The world-famous Ray Mears says that when you are hungry noting too small is to be passed up for the soup pot. And that certainly makes sense for our past hunters and gathers. And while Mears does not often mention insects what of them?
Unfortunately food has taken on the air of an orthopraxy, that is, a list of shoulds, oughts, and nots. We should eat insects because they have a small carbon foot print. We should eat them because they are nutritious. We should eat them because people in 113 countries eat them. Those arguments fall on insect-deaf ears.

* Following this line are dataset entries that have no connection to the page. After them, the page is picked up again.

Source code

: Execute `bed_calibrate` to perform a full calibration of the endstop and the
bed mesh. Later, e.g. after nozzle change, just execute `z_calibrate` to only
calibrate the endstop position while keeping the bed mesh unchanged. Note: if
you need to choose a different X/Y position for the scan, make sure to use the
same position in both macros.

Shy of mass starvation I don’t think Western nations will adopt eating insects any time soon. I have a difficult time as is trying to get people to eat common weeds there were once part of the seasonal diet. Increasing “entomophagy” seems a long shot at best. So why did I do a video on eating acorn grubs? To quote Sir Edmund Hillary: Because it was there. Also because I forage. I run into insects, on and in my food. Expanding my diet and pallet a little seemed a reasonable thing to do.
In the past finding a grub in your guava was a joyous moment, a bit of protein and flavor you didn’t have to run down. Somewhere along the way finding a grub in your guava became, at least in western nations, a reason to throw the entire guava away. So in the end I think looking into edible insects is not so much about eating insects as it is knowing, recognizing and using a resource. Eating insects from foraging just kind of goes with the territory. It’s not the main mission, but it’s in there. It expands your knowledge and makes just a bit more competent to survive and thrive.
Apparently a lot of folks don’t like to eat insects. My latest video on eating weevil grubs in acorns was met with a lot of yuk comments. (read my editorial on said here.)
That’s understandable. Interestingly, oak grubs and pokeweed have something in common. They are both rites of passage. The first time you identify, collect, prepare, eat and survive pokeweed it’s a memorable experience. That’s when you know you are a forager. Likewise when you eat your first grub. That’s when you realize there a lot more food out there, and tasty , too.
By eating that first grub you get past the yuck factor to the food factor.
I used to have a pet squirrel named Pooky. She loved meal worms. I thought they had a lot of yuck factor even though I raised them for her. But now I know what the little squirrel brain knew years ago. They taste pretty good.
Mealworms and grubs, are not just for squirrels anymore.